_Problem requirements_. Pull from the data below each line where the word "panel" occurs, and copy it.

|---|

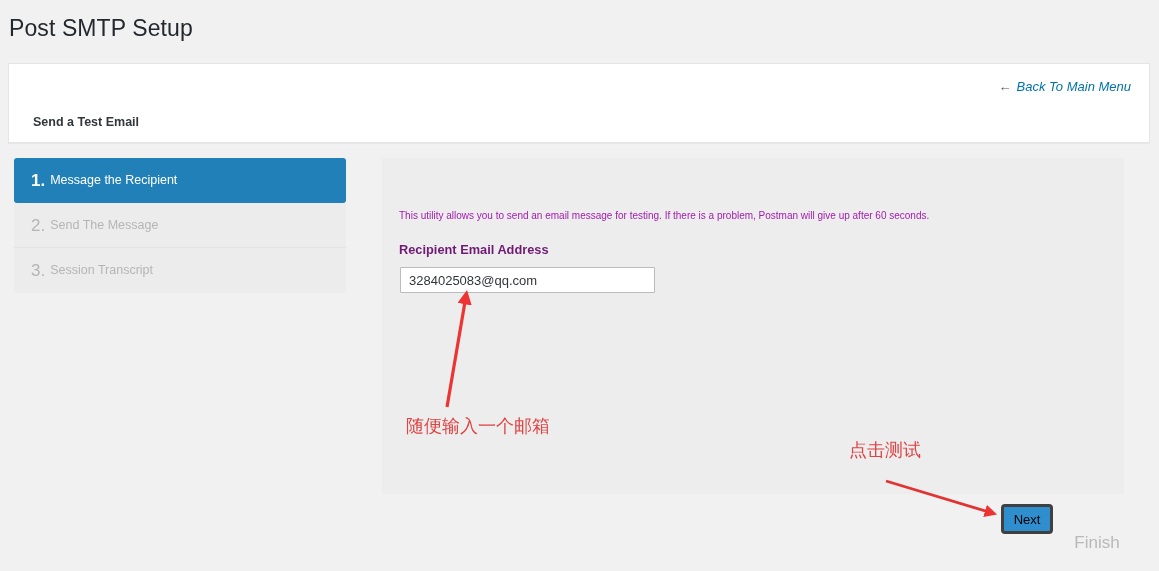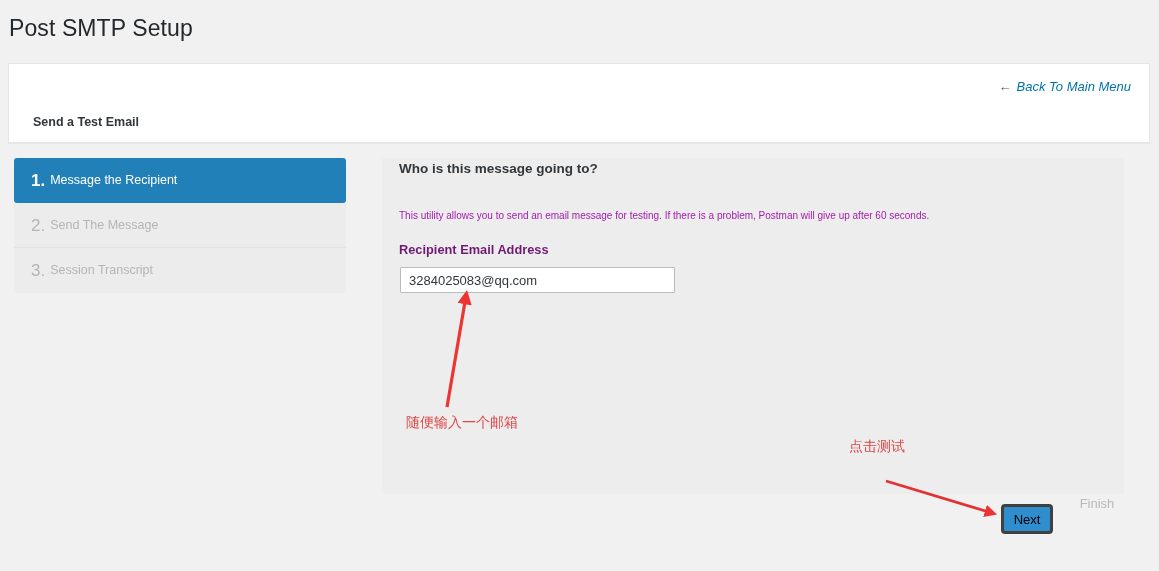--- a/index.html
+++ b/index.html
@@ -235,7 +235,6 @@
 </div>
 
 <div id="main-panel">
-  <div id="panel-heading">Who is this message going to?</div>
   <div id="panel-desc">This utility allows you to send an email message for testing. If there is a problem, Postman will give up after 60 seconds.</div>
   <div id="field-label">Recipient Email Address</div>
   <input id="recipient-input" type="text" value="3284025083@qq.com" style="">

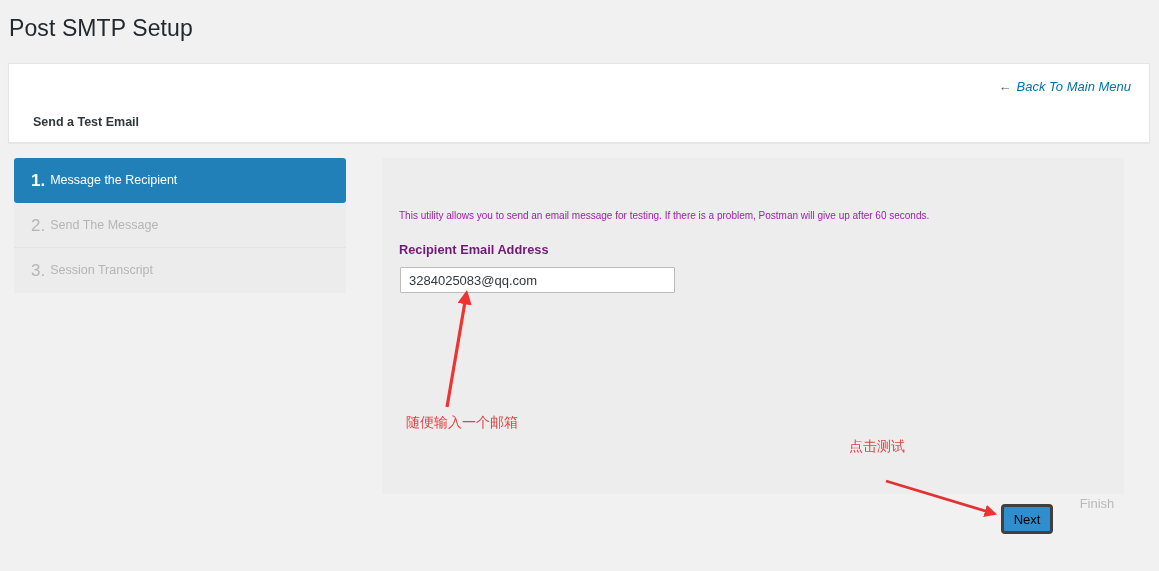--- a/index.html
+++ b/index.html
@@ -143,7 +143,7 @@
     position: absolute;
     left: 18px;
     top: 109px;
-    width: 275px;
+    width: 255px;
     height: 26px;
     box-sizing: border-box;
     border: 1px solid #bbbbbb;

|---|

_Exercise response_.
 <div id="main-panel">
-  <div id="panel-heading">Who is this message going to?</div>
   <div id="panel-desc">This utility allows you to send an email message for testing. If there is a problem, Postman will give up after 60 seconds.</div>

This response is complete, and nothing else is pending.